|An ass kicking cat for your pleasure.|
- I don't follow the 10% rule in mileage increase
- I don't stretch after a run
- I don't cross train.
|This bunny is very disappointed in my less than stellar training style.|
Before, I used to always get shin splints whenever I get started on running for realsies. That finally stopped when I started to foam roll for at least five minutes after every run.
But now, I'm beginning to feel plantar fasciitis coming on. I should have seen this coming. I have textbook super high arch, and my dad and my mom gets it. So you'd think I would have taken preventative measures.
But I didn't. . .
Good thing that I'd already planned on this week to be a cut back week.
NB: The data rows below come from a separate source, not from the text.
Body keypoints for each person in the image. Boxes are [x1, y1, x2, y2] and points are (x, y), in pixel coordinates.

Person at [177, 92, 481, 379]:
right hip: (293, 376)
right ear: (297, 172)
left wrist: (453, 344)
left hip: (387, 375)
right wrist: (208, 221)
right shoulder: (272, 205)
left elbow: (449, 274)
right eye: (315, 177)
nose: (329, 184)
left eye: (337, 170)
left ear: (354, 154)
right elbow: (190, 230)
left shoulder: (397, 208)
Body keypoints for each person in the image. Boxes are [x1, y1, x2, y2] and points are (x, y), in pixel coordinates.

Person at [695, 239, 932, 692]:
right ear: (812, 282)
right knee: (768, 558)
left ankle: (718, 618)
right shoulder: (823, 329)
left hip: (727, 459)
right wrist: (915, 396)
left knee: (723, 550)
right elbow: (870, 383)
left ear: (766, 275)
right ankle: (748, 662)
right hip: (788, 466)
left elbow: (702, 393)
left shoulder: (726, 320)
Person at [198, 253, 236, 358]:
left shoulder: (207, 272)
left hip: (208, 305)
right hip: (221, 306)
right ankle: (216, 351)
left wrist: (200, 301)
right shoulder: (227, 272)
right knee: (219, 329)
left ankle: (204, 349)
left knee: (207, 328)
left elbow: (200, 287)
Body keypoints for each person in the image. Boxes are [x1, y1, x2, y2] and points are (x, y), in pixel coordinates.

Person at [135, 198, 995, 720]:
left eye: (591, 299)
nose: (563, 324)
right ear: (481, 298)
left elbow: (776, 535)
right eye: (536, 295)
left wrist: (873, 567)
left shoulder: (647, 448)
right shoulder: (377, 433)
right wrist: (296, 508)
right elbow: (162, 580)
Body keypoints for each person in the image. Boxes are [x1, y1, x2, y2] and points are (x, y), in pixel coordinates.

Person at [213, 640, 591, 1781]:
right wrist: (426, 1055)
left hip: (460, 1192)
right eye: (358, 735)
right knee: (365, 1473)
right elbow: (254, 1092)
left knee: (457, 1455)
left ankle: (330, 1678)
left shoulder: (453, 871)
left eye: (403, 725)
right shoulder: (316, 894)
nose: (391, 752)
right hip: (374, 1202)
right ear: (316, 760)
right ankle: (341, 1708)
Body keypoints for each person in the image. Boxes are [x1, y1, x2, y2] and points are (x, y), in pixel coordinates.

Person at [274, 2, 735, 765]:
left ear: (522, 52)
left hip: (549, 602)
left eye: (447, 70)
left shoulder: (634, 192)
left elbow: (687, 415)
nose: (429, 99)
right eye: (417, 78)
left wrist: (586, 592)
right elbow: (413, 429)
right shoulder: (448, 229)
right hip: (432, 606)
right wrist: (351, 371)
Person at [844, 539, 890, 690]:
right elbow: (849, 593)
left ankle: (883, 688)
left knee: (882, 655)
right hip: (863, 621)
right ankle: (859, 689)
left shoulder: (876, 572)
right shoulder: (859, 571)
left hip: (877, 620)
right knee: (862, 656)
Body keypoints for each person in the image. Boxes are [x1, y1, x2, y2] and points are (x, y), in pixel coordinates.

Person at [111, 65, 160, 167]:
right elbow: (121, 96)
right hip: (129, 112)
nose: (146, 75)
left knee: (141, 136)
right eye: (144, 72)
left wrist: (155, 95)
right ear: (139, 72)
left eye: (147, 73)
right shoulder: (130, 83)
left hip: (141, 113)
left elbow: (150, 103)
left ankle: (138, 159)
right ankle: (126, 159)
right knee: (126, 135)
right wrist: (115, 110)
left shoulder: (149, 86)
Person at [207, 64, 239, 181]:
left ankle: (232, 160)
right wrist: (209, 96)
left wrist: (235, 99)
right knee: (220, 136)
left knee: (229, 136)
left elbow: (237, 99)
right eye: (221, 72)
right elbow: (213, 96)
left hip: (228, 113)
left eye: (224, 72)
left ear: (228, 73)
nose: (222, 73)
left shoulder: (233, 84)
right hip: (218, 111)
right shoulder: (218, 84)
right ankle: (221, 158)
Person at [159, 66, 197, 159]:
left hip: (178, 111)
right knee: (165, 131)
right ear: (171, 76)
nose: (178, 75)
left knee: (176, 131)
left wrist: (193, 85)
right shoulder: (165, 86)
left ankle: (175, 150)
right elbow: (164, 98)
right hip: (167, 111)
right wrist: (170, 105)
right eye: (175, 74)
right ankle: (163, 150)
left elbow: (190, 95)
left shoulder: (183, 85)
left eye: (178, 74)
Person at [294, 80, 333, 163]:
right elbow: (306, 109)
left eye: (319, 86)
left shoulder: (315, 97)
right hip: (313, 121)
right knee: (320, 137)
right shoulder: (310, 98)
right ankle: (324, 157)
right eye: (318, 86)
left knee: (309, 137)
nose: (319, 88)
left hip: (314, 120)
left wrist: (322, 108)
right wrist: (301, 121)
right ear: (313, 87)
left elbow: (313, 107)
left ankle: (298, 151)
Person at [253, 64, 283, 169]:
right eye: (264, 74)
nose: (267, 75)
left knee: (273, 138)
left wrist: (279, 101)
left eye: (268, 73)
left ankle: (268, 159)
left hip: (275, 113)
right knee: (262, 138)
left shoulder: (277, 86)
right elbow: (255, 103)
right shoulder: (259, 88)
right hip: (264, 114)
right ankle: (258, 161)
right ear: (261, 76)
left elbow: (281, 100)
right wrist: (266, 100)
It also so happens that I'm having a super stressed and busy week.
I'll be leaving my college bubble to do an interview in Richmond for a company-that-will-not-be-named. Wish me luck! And if you are a recruiter in Richmond who might be working for the company-that-will-not-be-named, please, feel free to offer me the job! And I also have a lab practical right afterwards. So basically, I couldn't have run more even if I wanted to.
Okay, I lied. I'm sure I can squeeze in running if I really tried, but I don't want to make the plantar fasciiitis worse. And I'm ready to take a small break from all this ass kicking.
|Thanks nike for telling me why I have plantar fasciitis. I totally agree.|
What can I do to ward off this impending doom? How do you guys prevent injuries in general? Please feel free to share!